1978

Cosmos 954 et l’opération « Lumière du matin »

C’est à 4 h 40 du matin, le 24 janvier 1978, que le satellite soviétique russe Cosmos 954 entame sa descente fulgurante dans l’atmosphère terrestre au-dessus des îles Hawaï. Repéré pour la première fois par l’observatoire du mont Haleakala à Maui, le satellite à propulsion nucléaire se dirige tout droit vers les Territoires du Nord-Ouest. Quinze minutes plus tard, Cosmos 954 est repéré par deux agents de la GRC. Ils disent avoir vu une boule de feu rouge vif traverser le ciel au sud de Yellowknife; elle perdait de petits morceaux qui descendaient en vrille vers le sol.

La chute de ce satellite n’est pas une surprise. Peu après son lancement le 18 septembre 1977, son orbite était devenue instable, et certains s’étaient mis à craindre qu’il puisse frapper une zone densément peuplée et décimer des centaines de milliers de gens! Bien que cette tragédie soit peu probable, on craint alors, à juste titre, une contamination radioactive de l’endroit où le satellite sombre.

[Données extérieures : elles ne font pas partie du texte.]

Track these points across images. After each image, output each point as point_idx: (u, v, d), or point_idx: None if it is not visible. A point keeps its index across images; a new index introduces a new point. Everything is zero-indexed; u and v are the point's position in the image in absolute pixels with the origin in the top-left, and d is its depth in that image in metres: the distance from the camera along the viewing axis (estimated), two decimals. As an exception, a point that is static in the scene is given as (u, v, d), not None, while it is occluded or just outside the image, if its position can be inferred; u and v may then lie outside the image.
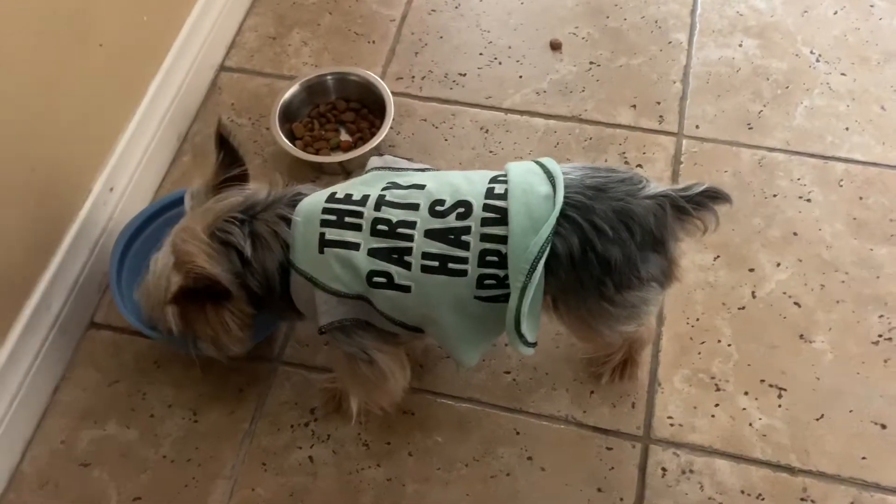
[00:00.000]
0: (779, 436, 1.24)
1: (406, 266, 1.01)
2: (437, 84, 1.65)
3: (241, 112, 1.64)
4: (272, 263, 1.06)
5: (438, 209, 1.02)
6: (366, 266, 1.02)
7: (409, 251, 1.01)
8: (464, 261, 1.00)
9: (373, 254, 1.02)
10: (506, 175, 1.04)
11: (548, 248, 0.98)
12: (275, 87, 1.65)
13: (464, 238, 1.00)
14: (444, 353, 1.31)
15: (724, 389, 1.28)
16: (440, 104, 1.63)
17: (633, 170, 1.38)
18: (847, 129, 1.55)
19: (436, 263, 1.01)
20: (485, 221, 1.00)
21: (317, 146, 1.57)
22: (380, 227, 1.02)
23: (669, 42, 1.69)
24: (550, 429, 1.26)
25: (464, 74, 1.67)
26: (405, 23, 1.75)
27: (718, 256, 1.40)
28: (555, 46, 1.69)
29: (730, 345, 1.32)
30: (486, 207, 1.01)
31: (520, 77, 1.65)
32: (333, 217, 1.03)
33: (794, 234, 1.43)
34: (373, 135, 1.55)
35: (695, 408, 1.27)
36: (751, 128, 1.56)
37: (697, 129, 1.56)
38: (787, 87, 1.61)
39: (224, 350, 1.14)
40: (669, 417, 1.26)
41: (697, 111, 1.59)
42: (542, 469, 1.23)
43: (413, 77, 1.67)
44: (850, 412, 1.25)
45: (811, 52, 1.65)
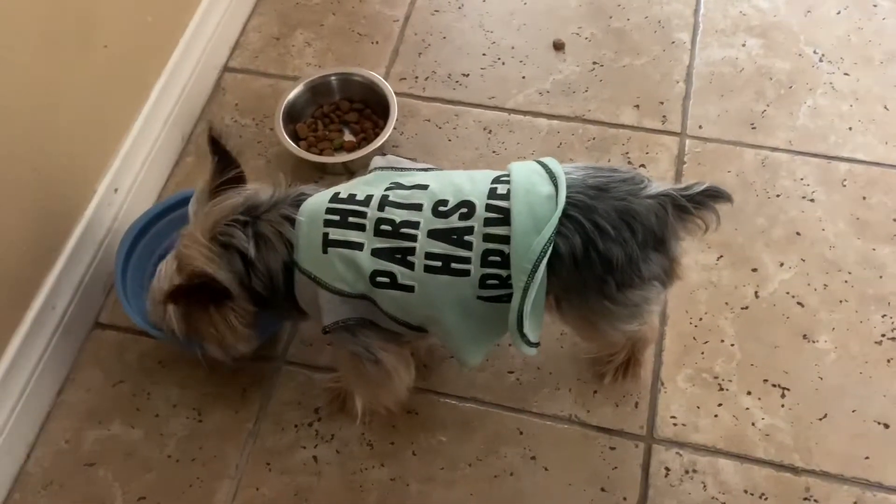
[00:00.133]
0: (782, 435, 1.24)
1: (409, 266, 1.02)
2: (441, 84, 1.66)
3: (245, 113, 1.64)
4: (276, 263, 1.07)
5: (441, 209, 1.02)
6: (369, 266, 1.02)
7: (413, 251, 1.01)
8: (467, 261, 1.01)
9: (376, 254, 1.02)
10: (508, 175, 1.04)
11: (550, 248, 0.98)
12: (278, 88, 1.66)
13: (467, 238, 1.01)
14: (448, 353, 1.31)
15: (728, 389, 1.28)
16: (443, 104, 1.63)
17: (635, 169, 1.38)
18: (850, 129, 1.55)
19: (439, 263, 1.01)
20: (487, 221, 1.00)
21: (320, 147, 1.57)
22: (383, 227, 1.02)
23: (673, 42, 1.69)
24: (554, 428, 1.26)
25: (467, 75, 1.67)
26: (409, 23, 1.76)
27: (722, 256, 1.41)
28: (558, 47, 1.69)
29: (733, 344, 1.32)
30: (489, 207, 1.01)
31: (523, 77, 1.66)
32: (337, 217, 1.04)
33: (798, 234, 1.43)
34: (376, 135, 1.55)
35: (698, 407, 1.27)
36: (754, 128, 1.56)
37: (701, 129, 1.56)
38: (791, 87, 1.61)
39: (230, 350, 1.14)
40: (672, 417, 1.26)
41: (701, 111, 1.59)
42: (546, 469, 1.23)
43: (416, 77, 1.67)
44: (853, 412, 1.26)
45: (814, 52, 1.65)
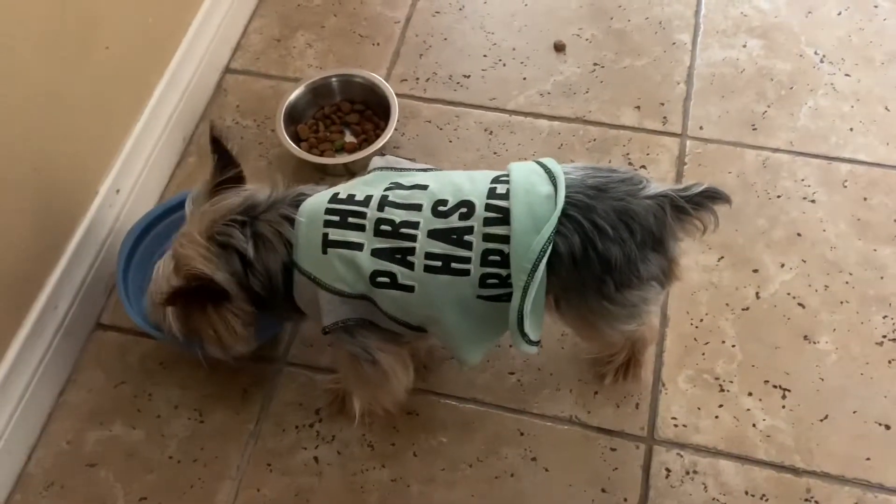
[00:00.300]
0: (783, 436, 1.24)
1: (409, 266, 1.02)
2: (442, 86, 1.66)
3: (247, 114, 1.64)
4: (275, 264, 1.07)
5: (441, 209, 1.02)
6: (369, 266, 1.02)
7: (413, 251, 1.01)
8: (466, 260, 1.01)
9: (376, 254, 1.02)
10: (508, 175, 1.04)
11: (550, 248, 0.98)
12: (280, 89, 1.66)
13: (466, 238, 1.01)
14: (448, 354, 1.31)
15: (728, 390, 1.28)
16: (444, 106, 1.63)
17: (634, 170, 1.38)
18: (851, 130, 1.54)
19: (439, 263, 1.01)
20: (487, 221, 1.00)
21: (322, 148, 1.57)
22: (383, 228, 1.02)
23: (673, 43, 1.69)
24: (554, 429, 1.26)
25: (468, 76, 1.67)
26: (409, 25, 1.76)
27: (722, 257, 1.41)
28: (559, 48, 1.69)
29: (734, 345, 1.32)
30: (489, 207, 1.01)
31: (524, 78, 1.66)
32: (336, 217, 1.04)
33: (799, 235, 1.43)
34: (377, 136, 1.55)
35: (699, 408, 1.27)
36: (755, 129, 1.56)
37: (701, 130, 1.56)
38: (792, 88, 1.61)
39: (228, 350, 1.14)
40: (673, 418, 1.26)
41: (701, 112, 1.59)
42: (546, 470, 1.23)
43: (417, 79, 1.67)
44: (854, 413, 1.25)
45: (815, 53, 1.65)
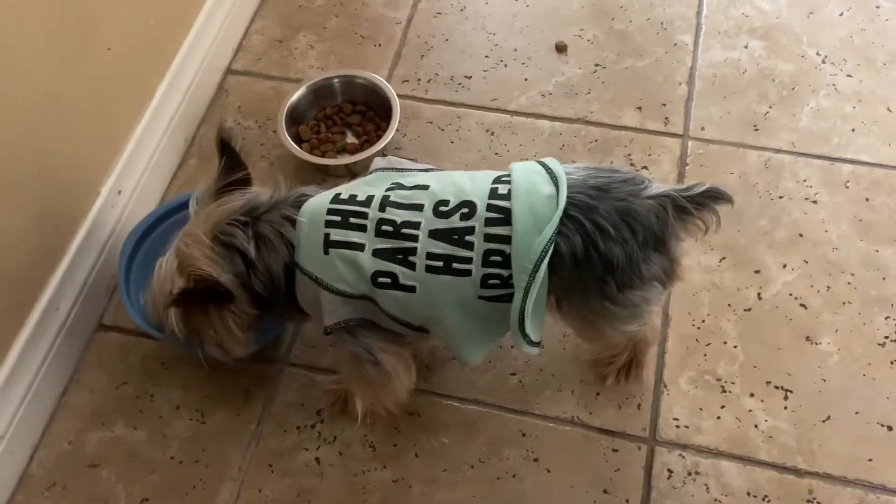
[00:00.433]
0: (785, 437, 1.24)
1: (411, 266, 1.02)
2: (443, 86, 1.66)
3: (248, 115, 1.64)
4: (277, 264, 1.07)
5: (442, 209, 1.02)
6: (370, 266, 1.02)
7: (414, 251, 1.01)
8: (468, 261, 1.01)
9: (377, 254, 1.02)
10: (509, 175, 1.04)
11: (551, 248, 0.98)
12: (281, 90, 1.66)
13: (468, 238, 1.01)
14: (450, 355, 1.31)
15: (730, 391, 1.28)
16: (446, 106, 1.63)
17: (636, 170, 1.38)
18: (853, 131, 1.54)
19: (440, 264, 1.01)
20: (488, 221, 1.00)
21: (323, 149, 1.57)
22: (384, 228, 1.02)
23: (675, 44, 1.69)
24: (556, 430, 1.26)
25: (469, 77, 1.67)
26: (411, 26, 1.76)
27: (724, 258, 1.40)
28: (560, 49, 1.69)
29: (735, 346, 1.32)
30: (490, 207, 1.01)
31: (525, 79, 1.66)
32: (338, 218, 1.04)
33: (800, 236, 1.42)
34: (379, 137, 1.55)
35: (700, 409, 1.27)
36: (757, 129, 1.56)
37: (703, 131, 1.56)
38: (793, 89, 1.61)
39: (229, 351, 1.14)
40: (675, 419, 1.26)
41: (703, 113, 1.59)
42: (548, 470, 1.23)
43: (419, 79, 1.67)
44: (857, 414, 1.25)
45: (817, 54, 1.65)
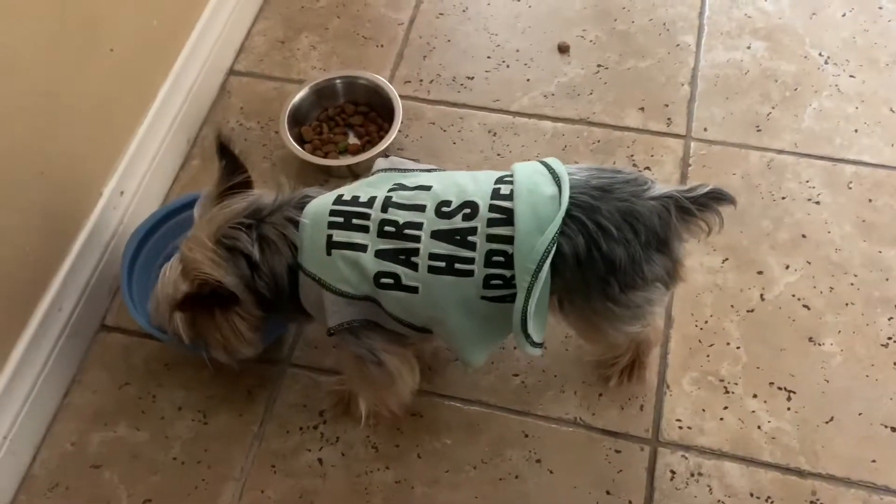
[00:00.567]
0: (788, 438, 1.24)
1: (413, 267, 1.02)
2: (445, 87, 1.66)
3: (250, 116, 1.65)
4: (281, 266, 1.07)
5: (445, 210, 1.02)
6: (373, 267, 1.02)
7: (416, 252, 1.01)
8: (470, 261, 1.01)
9: (380, 255, 1.02)
10: (511, 175, 1.04)
11: (553, 248, 0.98)
12: (284, 91, 1.66)
13: (470, 238, 1.01)
14: (453, 356, 1.31)
15: (733, 392, 1.28)
16: (448, 107, 1.63)
17: (639, 171, 1.38)
18: (856, 132, 1.54)
19: (443, 264, 1.01)
20: (491, 222, 1.00)
21: (325, 149, 1.57)
22: (387, 229, 1.02)
23: (677, 44, 1.69)
24: (559, 431, 1.26)
25: (472, 78, 1.67)
26: (413, 26, 1.76)
27: (727, 259, 1.40)
28: (562, 49, 1.69)
29: (738, 347, 1.32)
30: (492, 208, 1.01)
31: (527, 80, 1.66)
32: (340, 219, 1.04)
33: (803, 237, 1.42)
34: (381, 138, 1.55)
35: (703, 410, 1.27)
36: (759, 130, 1.56)
37: (706, 132, 1.56)
38: (796, 90, 1.61)
39: (235, 354, 1.15)
40: (678, 420, 1.26)
41: (706, 113, 1.58)
42: (551, 472, 1.23)
43: (421, 80, 1.67)
44: (860, 415, 1.25)
45: (820, 55, 1.65)
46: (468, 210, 1.01)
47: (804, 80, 1.62)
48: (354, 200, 1.05)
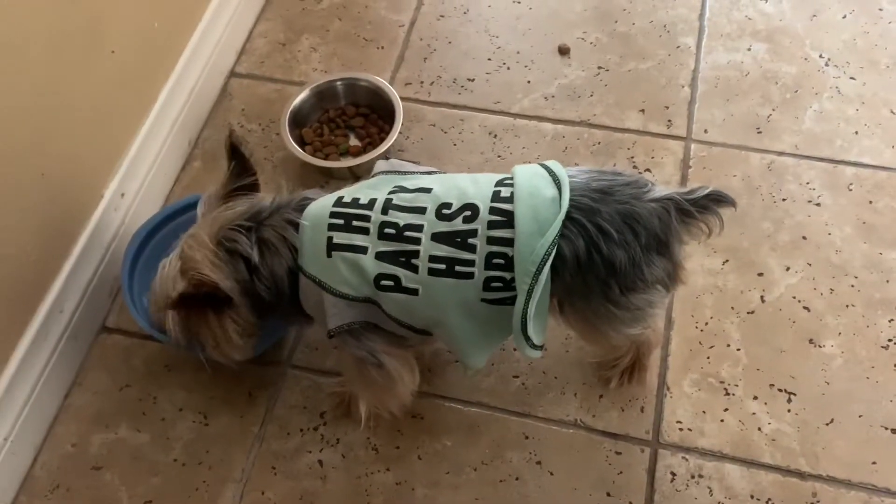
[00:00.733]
0: (788, 440, 1.24)
1: (413, 269, 1.02)
2: (446, 89, 1.66)
3: (251, 117, 1.65)
4: (281, 268, 1.07)
5: (445, 212, 1.02)
6: (373, 269, 1.02)
7: (417, 254, 1.01)
8: (470, 263, 1.01)
9: (380, 257, 1.02)
10: (512, 178, 1.04)
11: (554, 251, 0.98)
12: (285, 93, 1.66)
13: (470, 241, 1.01)
14: (453, 358, 1.31)
15: (733, 394, 1.28)
16: (449, 109, 1.63)
17: (639, 173, 1.38)
18: (856, 133, 1.54)
19: (443, 266, 1.01)
20: (491, 224, 1.00)
21: (326, 151, 1.58)
22: (387, 231, 1.02)
23: (678, 46, 1.69)
24: (559, 433, 1.26)
25: (472, 79, 1.67)
26: (414, 28, 1.76)
27: (727, 261, 1.40)
28: (563, 51, 1.69)
29: (739, 349, 1.32)
30: (493, 210, 1.01)
31: (528, 82, 1.66)
32: (341, 221, 1.04)
33: (804, 239, 1.42)
34: (382, 140, 1.55)
35: (704, 412, 1.27)
36: (760, 132, 1.56)
37: (706, 134, 1.56)
38: (797, 92, 1.61)
39: (226, 356, 1.15)
40: (678, 422, 1.26)
41: (706, 115, 1.59)
42: (551, 473, 1.23)
43: (422, 82, 1.67)
44: (860, 417, 1.25)
45: (820, 56, 1.65)
46: (468, 212, 1.01)
47: (804, 82, 1.62)
48: (355, 202, 1.05)
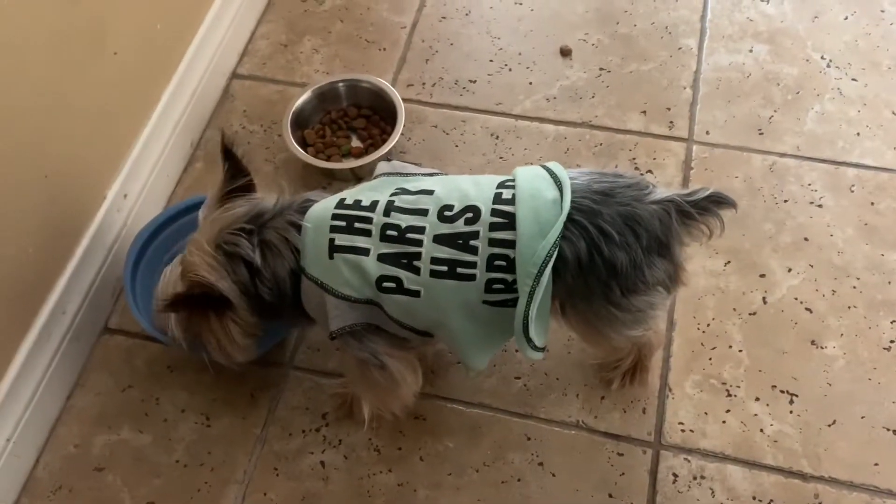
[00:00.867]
0: (790, 442, 1.24)
1: (415, 271, 1.02)
2: (448, 90, 1.66)
3: (254, 119, 1.65)
4: (283, 270, 1.07)
5: (447, 214, 1.02)
6: (375, 271, 1.02)
7: (419, 256, 1.02)
8: (472, 265, 1.01)
9: (382, 259, 1.02)
10: (513, 180, 1.04)
11: (555, 253, 0.98)
12: (287, 94, 1.66)
13: (472, 243, 1.01)
14: (455, 359, 1.31)
15: (735, 395, 1.28)
16: (451, 110, 1.64)
17: (640, 175, 1.38)
18: (858, 135, 1.54)
19: (445, 268, 1.01)
20: (493, 226, 1.01)
21: (328, 153, 1.58)
22: (389, 233, 1.02)
23: (679, 48, 1.69)
24: (561, 434, 1.26)
25: (474, 81, 1.67)
26: (416, 30, 1.76)
27: (729, 262, 1.40)
28: (565, 53, 1.70)
29: (741, 350, 1.32)
30: (494, 212, 1.01)
31: (530, 83, 1.66)
32: (343, 223, 1.04)
33: (806, 240, 1.42)
34: (384, 141, 1.56)
35: (706, 413, 1.27)
36: (761, 133, 1.56)
37: (708, 135, 1.56)
38: (798, 93, 1.61)
39: (229, 358, 1.15)
40: (680, 423, 1.26)
41: (708, 117, 1.59)
42: (553, 475, 1.23)
43: (424, 84, 1.67)
44: (863, 418, 1.25)
45: (822, 58, 1.65)
46: (470, 214, 1.02)
47: (806, 84, 1.62)
48: (357, 204, 1.06)
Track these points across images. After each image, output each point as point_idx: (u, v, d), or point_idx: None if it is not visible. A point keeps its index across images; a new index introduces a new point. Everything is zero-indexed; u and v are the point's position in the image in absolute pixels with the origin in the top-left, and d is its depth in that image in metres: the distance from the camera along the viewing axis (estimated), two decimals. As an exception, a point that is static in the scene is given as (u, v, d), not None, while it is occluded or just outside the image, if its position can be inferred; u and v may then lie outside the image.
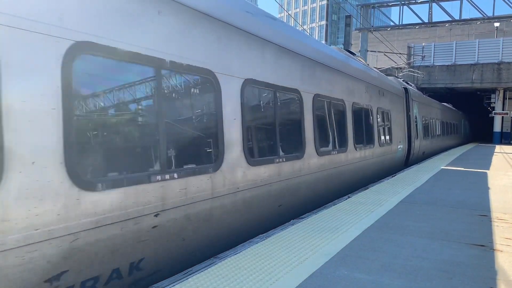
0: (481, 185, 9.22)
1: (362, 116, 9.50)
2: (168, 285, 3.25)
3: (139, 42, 3.49)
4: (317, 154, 6.88)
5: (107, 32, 3.22)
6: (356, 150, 8.91)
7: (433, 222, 5.59)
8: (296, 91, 6.27)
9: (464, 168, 12.87)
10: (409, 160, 15.05)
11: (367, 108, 9.94)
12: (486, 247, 4.48)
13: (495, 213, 6.23)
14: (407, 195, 7.57)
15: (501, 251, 4.38)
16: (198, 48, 4.21)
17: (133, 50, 3.44)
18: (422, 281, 3.46)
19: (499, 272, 3.73)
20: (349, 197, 7.27)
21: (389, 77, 14.24)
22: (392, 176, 10.42)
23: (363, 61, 11.84)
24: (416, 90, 19.35)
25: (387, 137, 11.72)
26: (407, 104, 14.79)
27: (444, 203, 6.96)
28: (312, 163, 6.71)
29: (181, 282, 3.30)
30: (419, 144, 16.08)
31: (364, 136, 9.60)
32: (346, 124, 8.35)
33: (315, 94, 6.91)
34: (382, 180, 9.78)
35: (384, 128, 11.37)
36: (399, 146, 13.05)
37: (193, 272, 3.52)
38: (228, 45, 4.70)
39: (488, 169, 12.82)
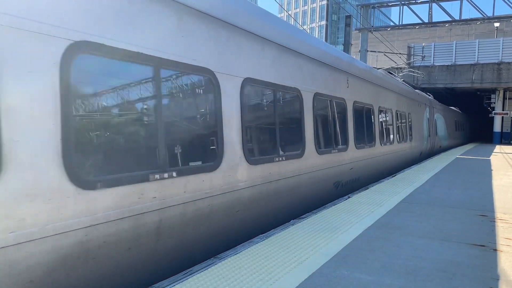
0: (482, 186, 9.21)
1: None
2: (168, 285, 3.24)
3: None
4: None
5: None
6: None
7: (433, 222, 5.59)
8: None
9: None
10: None
11: None
12: (487, 247, 4.48)
13: (495, 213, 6.23)
14: (408, 195, 7.57)
15: (501, 251, 4.37)
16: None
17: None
18: (422, 281, 3.46)
19: (500, 273, 3.72)
20: (349, 197, 7.27)
21: None
22: None
23: None
24: None
25: None
26: None
27: (444, 203, 6.95)
28: None
29: (181, 282, 3.30)
30: None
31: None
32: None
33: None
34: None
35: None
36: None
37: (193, 272, 3.52)
38: None
39: None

Lorsque Cosmos 954 vole en éclats, les débris s’éparpillent depuis le bras est du Grand lac des Esclaves, presque jusqu’au nord-est du lac Baker. Personne ne sait si le cœur du réacteur nucléaire à bord du satellite a entièrement brûlé lorsqu’il a pénétré l’atmosphère ou s’il a contaminé une grande partie des Territoires du Nord-Ouest.

Les militaires canadiens et américains unissent leurs forces et lancent l’opération « Lumière du matin », consistant à partir à la recherche de débris radioactifs. L’une des premières tâches est de dénicher d’éventuels signes de radiation à Yellowknife. Vingt-cinq membres de l’équipe de soutien en cas d’accident nucléaire se rendent à Yellowknife dans la soirée du 24 janvier. Vêtus de combinaisons antiradiations jaunes et de masques à gaz et munis de compteurs Geiger, ils effraient les résidents, mais ne trouvent heureusement aucun signe de radiation dans la ville.

L’étape suivante consiste à déterminer si la désintégration de Cosmos 954 a créé un nuage radioactif susceptible de dériver vers des zones surpeuplées. Les Américains disposent d’un avion-espion U2 spécialement équipé à cet effet qui survole le trajet du satellite en désintégration; là encore, aucune radiation n’est décelée.

Dans la journée qui suit la rentrée du satellite dans l’atmosphère, d’autres avions et hélicoptères équipés pour les besoins de la cause recherchent des matières radioactives au sol le long d’une bande de 50 kilomètres de large commençant à 80 kilomètres au sud-est de Yellowknife et allant jusqu’à 800 kilomètres au nord-est du lac Baker. Ils passent au peigne fin une zone de 40 000 kilomètres carrés, et le premier « impact » radioactif est enregistré le 25 janvier, à 300 kilomètres au nord-est de Yellowknife. Il est rapidement suivi d’un autre « impact » sur la glace du Grand lac des Esclaves, juste à l’embouchure de la rivière Hoarfrost.

La nouvelle du retour de Cosmos 954 et la découverte de matériaux radioactifs au sol des Territoires du Nord-Ouest font la manchette des journaux du monde entier. Le 28 janvier, la station météorologique de Yellowknife reçoit un message radio qui suscite bien de l’émoi, en provenance d’un chalet situé à Warden’s Grove, sur la rivière Thelon. Six hommes y séjournant ont trouvé des morceaux de métal, qui font partie du satellite, dépassant de la surface de la rivière Thelon.

Après plus d’un mois de recherches au cours desquelles ils n’ont trouvé que des morceaux de métal radioactif près du cœur du réacteur, les militaires commencent à déceler de fines particules de matière fissile radioactive provenant du cœur du réacteur dans une région située au sud de la zone de recherche initiale. D’après le schéma de dispersion, il est évident que le cœur du réacteur n’a que partiellement brûlé et que 80 000 kilomètres carrés de terres à l’est de Hay River ont reçu une légère poussière de matière hautement radioactive.

À l’aide de détecteurs aériens sensibles, les militaires localisent et récupèrent les morceaux les plus importants, dont un de quelques centimètres de long qui aurait rapidement tué toute personne qui y aurait été exposée à tout moment. À la mi-mars, tous les morceaux détectables avaient été ramassés, mais les militaires continuent à surveiller la situation tout au long de l’été et de l’automne 1978.